Artfully weaving together her mother’s poesiealbum
(autograph/poetry album), diary, and her own verse, Levy crafts a poignant portrait of her Jewish mother’s life in 1938 Nazi Germany that crackles with adolescent vitality. Chapters open with photo reproductions and translations of friends’ comments from 12-year-old Jutta Salzburg’s album. Mostly platitudes, they sharply contrast with Jutta’s frank view of increasing anti-Semitism. “Always honor your elders,” writes one friend, to which Levy (in Jutta’s voice) writes, “Always, Cilly?
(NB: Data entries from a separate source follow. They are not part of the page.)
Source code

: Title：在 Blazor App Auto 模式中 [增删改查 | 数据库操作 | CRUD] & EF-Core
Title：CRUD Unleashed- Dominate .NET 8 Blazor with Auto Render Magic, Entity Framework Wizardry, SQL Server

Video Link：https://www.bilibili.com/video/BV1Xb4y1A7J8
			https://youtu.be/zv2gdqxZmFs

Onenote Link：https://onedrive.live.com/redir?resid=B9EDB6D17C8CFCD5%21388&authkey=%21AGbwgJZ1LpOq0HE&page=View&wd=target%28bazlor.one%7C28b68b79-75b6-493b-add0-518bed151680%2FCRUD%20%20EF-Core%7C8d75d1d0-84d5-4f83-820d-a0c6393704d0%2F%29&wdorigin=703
Always
?/ I should honor the Wahls,/ my parents’ friends,/ even after Herr Wahl/ stopped playing cards with Father?/ .... Hitler is my elder.” Levy creates a three-dimensional snapshot of this year of upheaval, from sweet family life to the sorrow of losing friends and the terror of seeing her father threaten to jump out of an official’s window if his family doesn’t obtain visas. They do and immigrate to the U.S., but many of Jutta’s friends and family do not survive, as Levy’s sober afterword relates. While abstaining from horrific details, this book clearly presents key historical events, and more importantly, their direct impact on a perceptive girl. Ages 10–up. (Mar.)